Японец молчал. Кажется, даже старался не дышать. Может ли быть, чтобы он не имел ни о чем никакого понятия? А вот, скажем, идеально выбритые лица самураев, предложил Гильберт. И в Древнем Риме бритые щеки были признаком высокой цивилизованности, тогда как те, кого римляне именовали варварами, живущими за пределами империи, носили густые бороды и нестриженые гривы. Ирония же в том, что варвары-то как раз полагали свои гривы и бороды символом власти, так что, в конце концов, в оценке этого феномена легко попасть в патовую ситуацию. До сих пор Папа Римский в любых обстоятельствах гладко бреет щеки, тогда как православный патриарх носит окладистую бороду — как у Бога-Отца — в знак своего достоинства, что опять-таки наводит на мысль, что в самой комбинации римского и католического содержится противоречие, ибо Божественный наместник на Земле явно не решается подражать внешнему виду Бога, но умышленно подражает внешнему виду Адама. Тема для теологических дискуссий и последовательного применения теории двух тел Канторовича, согласно которой земной властитель существует в двух ипостасях — как смертный человек и как сакральное политическое тело. Регалии, пасторский жезл, папское кольцо и прочее свидетельствуют о совершенно нематериальной власти и физическое тело понтифика не имеет к ним отношения, так что солидного вида борода справедливо считается знаком невыносимого высокомерия и заносчивости, как если бы человек перепутал Божественное и земное. Отношение к бороде в православии Гильберт еще только собирался подробно изучить; в любом случае, объяснил он Йосе, для его проекта это чрезвычайно интересно.

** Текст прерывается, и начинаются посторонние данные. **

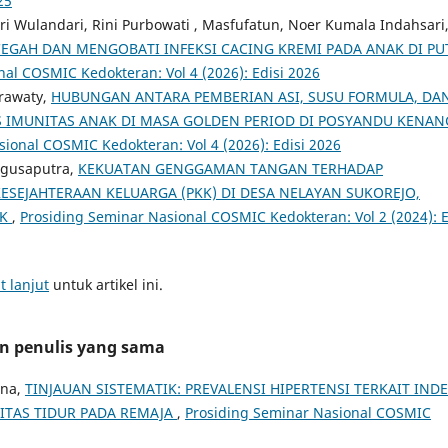
25
k Sri Wulandari, Rini Purbowati , Masfufatun, Noer Kumala Indahsari
EGAH DAN MENGOBATI INFEKSI CACING KREMI PADA ANAK DI PU
al COSMIC Kedokteran: Vol 4 (2026): Edisi 2026
rawaty,
HUBUNGAN ANTARA PEMBERIAN ASI, SUSU FORMULA, DA
 IMUNITAS ANAK DI MASA GOLDEN PERIOD DI POSYANDU KENAN
ional COSMIC Kedokteran: Vol 4 (2026): Edisi 2026
Agusaputra,
KEKUATAN GENGGAMAN TANGAN TERHADAP
ESEJAHTERAAN KELUARGA (PKK) DI DESA NELAYAN SUKOREJO,
IK
,
Prosiding Seminar Nasional COSMIC Kedokteran: Vol 2 (2024): E
t lanjut
untuk artikel ini.
an penulis yang sama
ana,
TINJAUAN SISTEMATIK: PREVALENSI HIPERTENSI TERKAIT IND
LITAS TIDUR PADA REMAJA
,
Prosiding Seminar Nasional COSMIC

В Японии же господствует дихотомия чистоты и грязи. Самурай как слуга государства и тем самым как представитель высокой культуры обязан был соблюдать исключительную чистоту, тогда как странствующему мудрецу, который отрекся от мирского, в том числе от столицы с ее суетными удовольствиями, не только позволено, но и положено отпустить философскую бородку; этого требовала жизнь на природе, в лесах, жизнь в простоте, одиночество в горах, жизнь странника, полная лишений.
С этой ночи в лесу, торжественно провозгласил Гильберт, начинается их паломничество, их путь пилигримов, и в соответствии с обстоятельствами ему самому, Гильберту, пристало бы теперь отпустить бороду. Йоса, с его антицивилизационной козлиной бородкой, уже совершил первый шаг в нужном направлении, Гильберт же идет следом.
Гильберт устроился поудобнее на спортивной сумке и закрыл глаза, на мгновение покоренный собственной торжественностью. Потом опять услышал звуки леса: треск, шуршание, скрип, все ближе и громче. Японец у него под боком стал беспомощно всхлипывать.
Йоса Тамагочи, сын чайного торговца, примерил не ту бородку. Сдержанный и прилежный, он с детства терпел издевки: его обзывали девчонкой. Он пил преимущественно чай, никаких модных напитков, не любил алкоголь. Он много внимания уделял заботе о своем теле, пользовался гелем для душа и одеколоном, тщательно и аккуратно одевался. Он был эстетом и любил делать покупки. Для мужчин такого типа с некоторых пор в Японии появилось особое язвительное обозначение: их именовали «травоядными». Для таких людей придумали наборы искусственных бород, жидковатых, чтобы выглядели натуральнее, бородки в легкой сомнительной форме, которые должны придавать своим хозяевам известный шарм, раскованность, удаль — те качества, которые не были им даны ни от природы, ни в процессе воспитания.